The University Grants Committee (UGC) met in April to examine the Academic Development Proposals (ADPs) submitted by the eight UGC-funded institutions for the 2005-2008 triennium. The institutions have moved with the times and responded positively to community needs.

"The UGC put in place a rigorous process to examine the ADPs. A Core Group comprising both overseas and local members was set up under the UGC to examine carefully all the ADPs. The Convenor of the Group met with each institution in mid March for an information sharing session. Then at the UGC meeting last week, individual sessions of half a day each were arranged for each institution to participate in in-depth face-to-face discussions with the Core Group. There were a lot of useful exchanges on their plans for academic offerings," Dr Alice Lam, Chairman of UGC, said.

Briefly commenting on the ADPs, Dr Lam said that apart from responding positively to the Administration's advice on specific manpower requirements including nurses, teachers, lawyers etc., the institutions had also put forward proposals on growth/priority areas including logistics, tourism, visual arts and creative media. Dr Lam and her Committee were also glad to see that the institutions are playing a very active role in supporting Hong Kong's transition to a knowledge-based economy.

On legal education, the Committee believes there is merit in establishing a third law school and therefore recommends acceptance of The Chinese University of Hong Kong (CUHK)'s proposal to do this. The Committee looks forward to seeing a healthy level of competition in legal education in the wider interest of Hong Kong. The Committee was also guided by outside expert advice and took account of the role and ability of CUHK to mount such a programme.

"Overall speaking, the institutions are well focused on their respective roles and have concentrated their proposed academic offerings in their respective areas of strength. They have sound plans to achieve international competitiveness in teaching and research. They have also demonstrated genuine interest in developing deeper collaboration with institutions, both locally and overseas."

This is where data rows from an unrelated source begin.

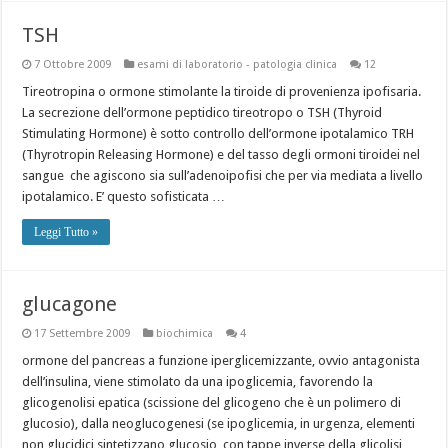
TSH
7 Ottobre 2009
esami di laboratorio - patologia clinica
12
Tireotropina o ormone stimolante la tiroide di provenienza ipofisaria.
La secrezione dell’ormone peptidico tireotropo o TSH (Thyroid
Stimulating Hormone) è sotto controllo dell’ormone ipotalamico TRH
(Thyrotropin Releasing Hormone) e del tasso degli ormoni tiroidei nel
sangue che agiscono sia sull’adenoipofisi che per via mediata a livello
ipotalamico. E’ questo sofisticata …
Leggi Tutto »
glucagone
17 Settembre 2009
biochimica
4
ormone del pancreas a funzione iperglicemizzante, ovvio antagonista
dell’insulina, viene stimolato da una ipoglicemia, favorendo la
glicogenolisi epatica (scissione del glicogeno che è un polimero di
glucosio), dalla neoglucogenesi (se ipoglicemia, in urgenza, elementi
non glucidici sintetizzano glucosio, con tappe inverse della glicolisi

A spokesman for UGC also highlighted the enthusiastic feedback from institutions for the provision of articulation opportunities for sub-degree (SD) graduates, where the Administration had provided additional places. Allocation of senior year undergraduate places for direct admission of SD graduates was made on a competitive basis, having regard to factors including the roles of institutions; institutions' experience in admitting SD graduates; as well as whether the programmes proposed meet what the Government sees as growth/priority areas, align well with institutions' areas of strengths and ensure a diversity of choice for SD graduates.

According to the UGC's work plan, its final views on the ADPs, together with the funding recommendations for the 2005-2008 triennium, will all be subject to the Government's endorsement later in the year.

The Committee's next major exercise will be to assess the institutions' performance against their roles in August. The primary emphasis of the Performance and Role-Related Funding Scheme is to recognise and encourage performance against role. Every opportunity will be taken to facilitate the institutions to develop themselves. According to the UGC spokesman, the recent submissions that the UGC received from the institutions on this exercise showed that they have a good understanding of the scheme and are positive to the ideas.